Polresta Banyumas Gencarkan Upaya Menekan Angka Kekerasan

Purwokerto - Kepolisian Resor Kota Banyumas terus berupaya memperkuat penanganan kasus kekerasan terhadap perempuan dan anak meskipun dihadapkan pada berbagai kendala di lapangan. Kasubnit Unit PPA Sat Reskrim Polresta Banyumas, Ipda Aris Supriyadi, S.H., menegaskan bahwa kepolisian tidak tinggal diam dalam menghadapi kompleksitas kasus tersebut.

“Kendala yang sering kami hadapi adalah minimnya laporan dari masyarakat. Banyak korban memilih diam karena takut atau merasa malu,” ujar Ipda Aris. Ia menambahkan, “Padahal laporan dari masyarakat menjadi langkah awal penting agar aparat bisa segera bertindak.”

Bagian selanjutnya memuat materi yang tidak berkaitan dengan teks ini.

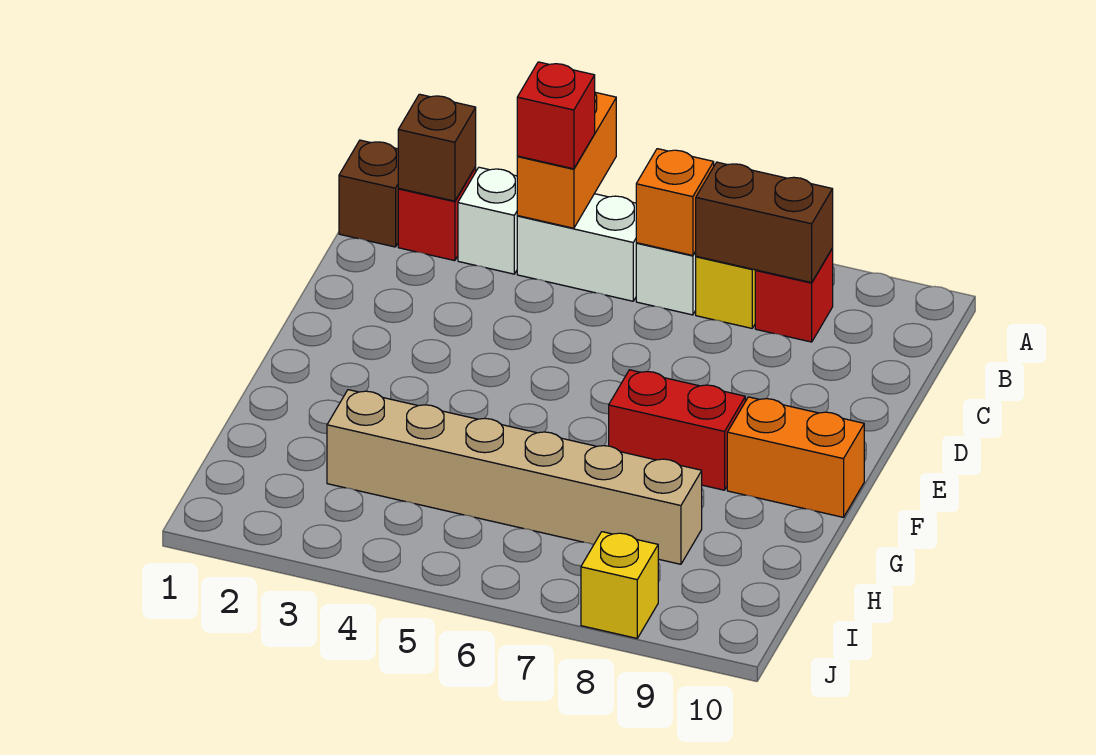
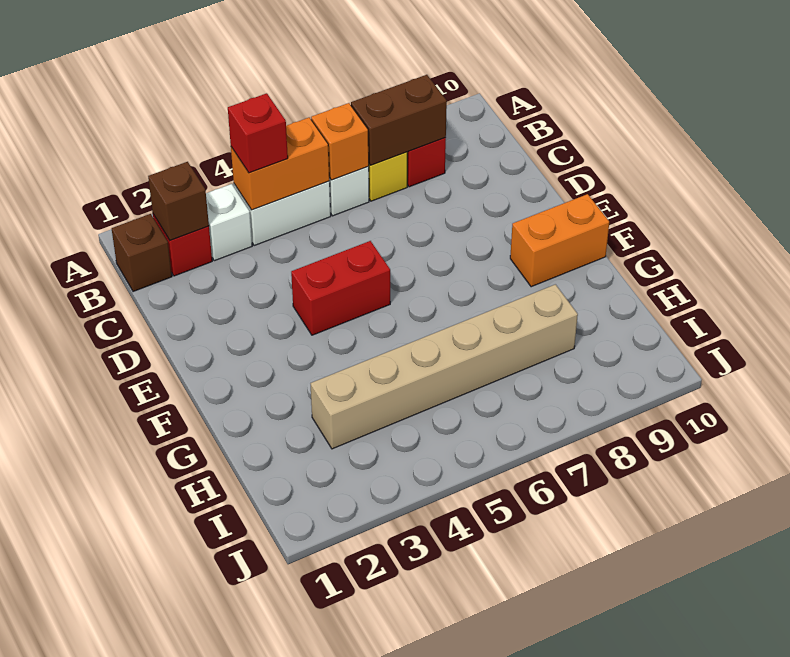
orange 1x2 brick [517,92,616,228] -> orange 1x2 brick turned to [231,117,329,210]
red 1x2 brick [609,370,745,490] -> red 1x2 brick moved to [291,241,390,335]
yellow 1x1 brick [581,532,658,638] -> none

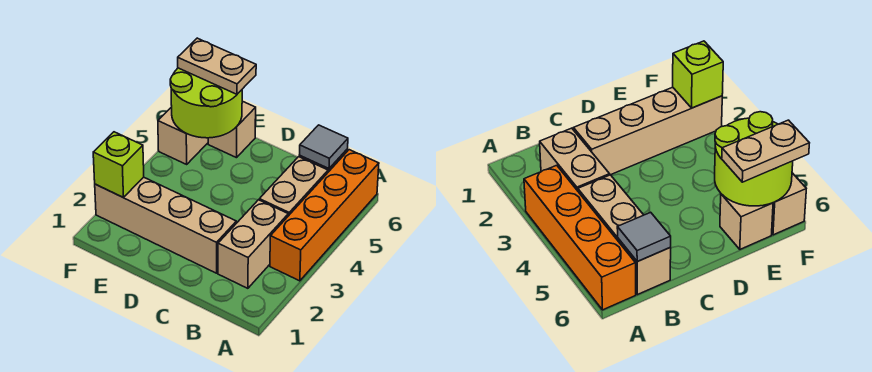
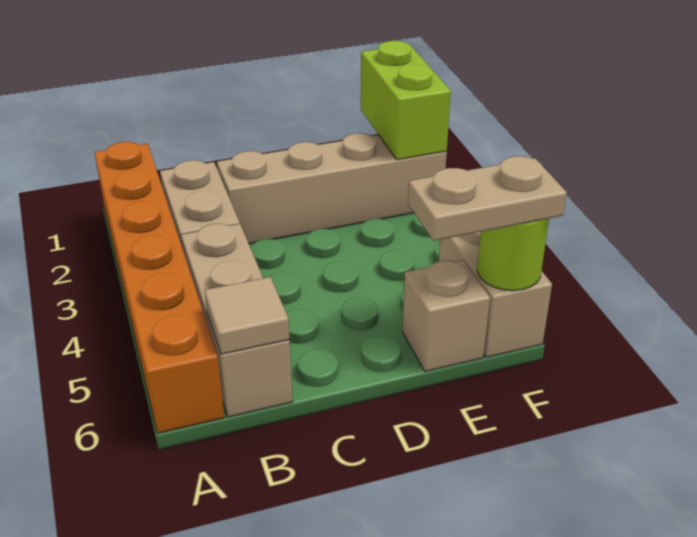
orange 1x4 brick [270,150,379,281] -> orange 1x6 brick [94,142,224,433]
grey 1x1 tile [300,125,348,169] -> tan 1x1 tile [204,277,290,354]
lime 2x2 round brick [170,68,242,138] -> lime 1x1 round brick [477,219,549,291]
lime 1x1 brick [93,132,144,197] -> lime 1x2 brick [361,41,451,160]

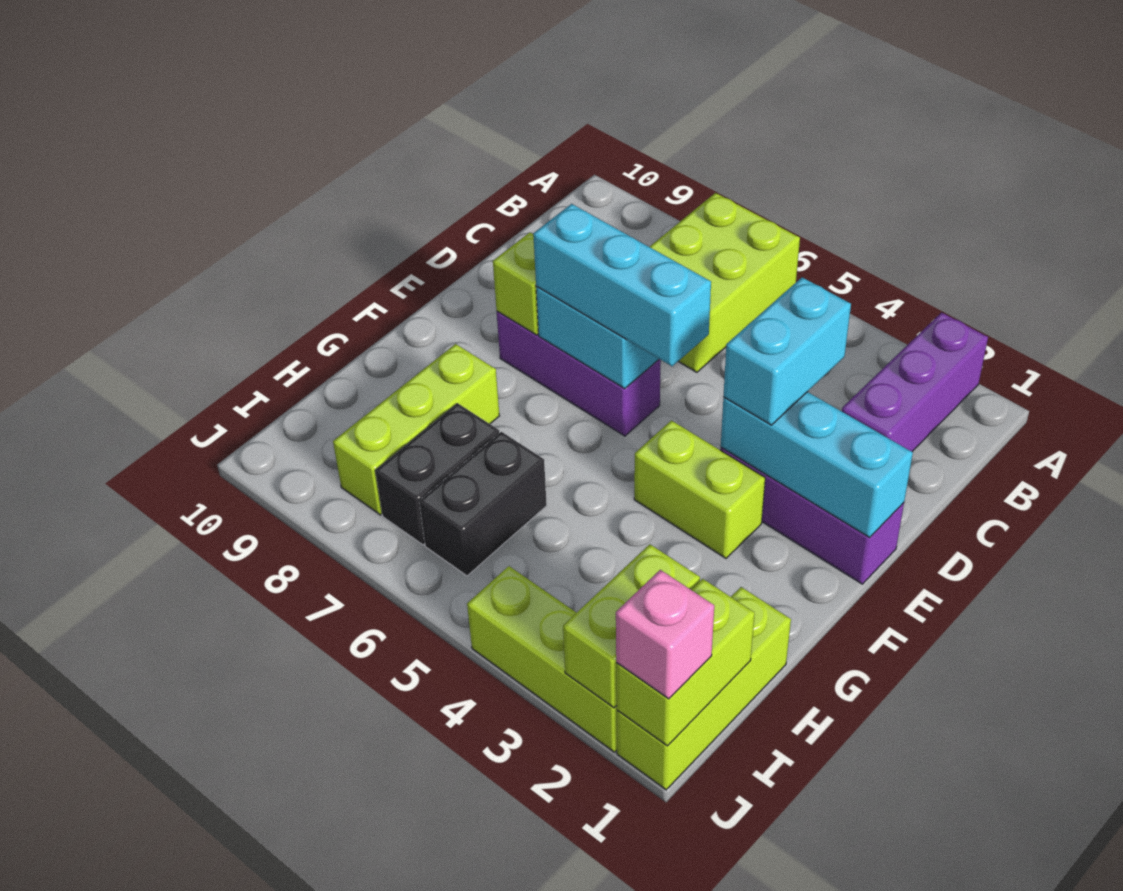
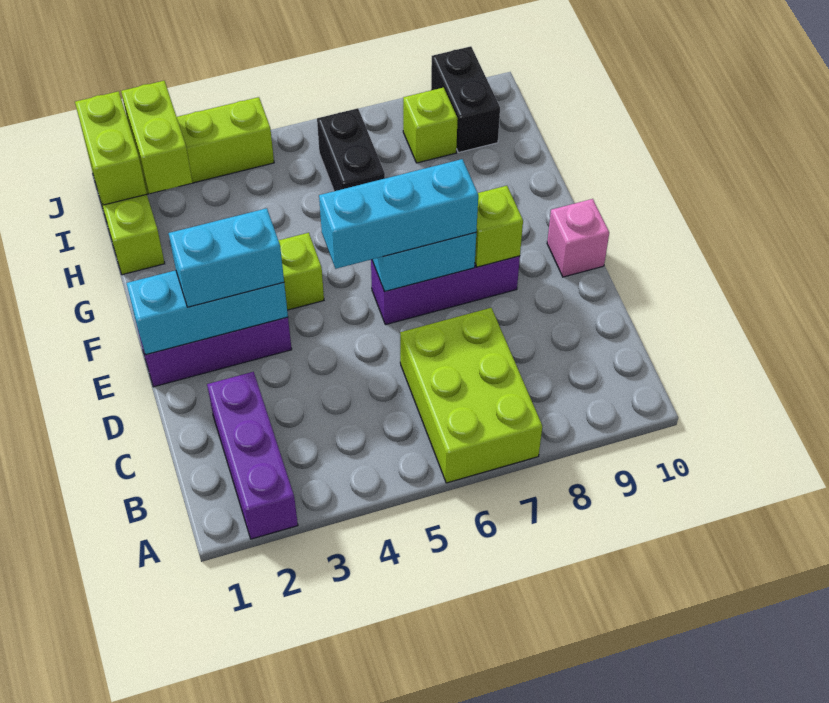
cyan 1x2 brick [723,277,851,425] -> cyan 1x2 brick turned to [169,208,284,307]
lime 1x3 brick [333,344,499,515] -> lime 1x1 brick [403,88,458,163]
black 1x2 brick [376,403,499,545] -> black 1x2 brick moved to [431,46,500,153]
pink 1x1 brick [616,570,714,699] -> pink 1x1 brick moved to [547,199,609,277]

Menurutnya, proses penanganan juga kerap terhambat oleh kurangnya bukti dan saksi yang mau berbicara. “Dalam kasus kekerasan, terutama di ranah rumah tangga, sering kali sulit mendapatkan saksi karena peristiwa terjadi di ruang pribadi,” jelasnya.

Ipda Aris menegaskan bahwa Polresta Banyumas terus berkomitmen memberikan pelayanan yang humanis kepada korban. “Kami mengutamakan pendekatan empati dan perlindungan psikologis bagi perempuan dan anak. Setiap laporan kami tindaklanjuti sesuai prosedur hukum,” katanya.

Ia juga menyoroti pentingnya sinergi antarinstansi. “Penanganan kekerasan tidak bisa hanya dilakukan oleh polisi. Kami membutuhkan dukungan dari UPTD PPA, lembaga pendidikan, dan masyarakat agar proses pendampingan korban bisa berjalan menyeluruh,” tegas Aris.

Sebagai penutup, Ipda Aris mengajak masyarakat untuk lebih berani melapor jika menemukan kasus kekerasan. “Laporkan segera. Kepolisian siap melindungi korban dan memastikan pelaku mendapat hukuman yang setimpal,” pungkasnya.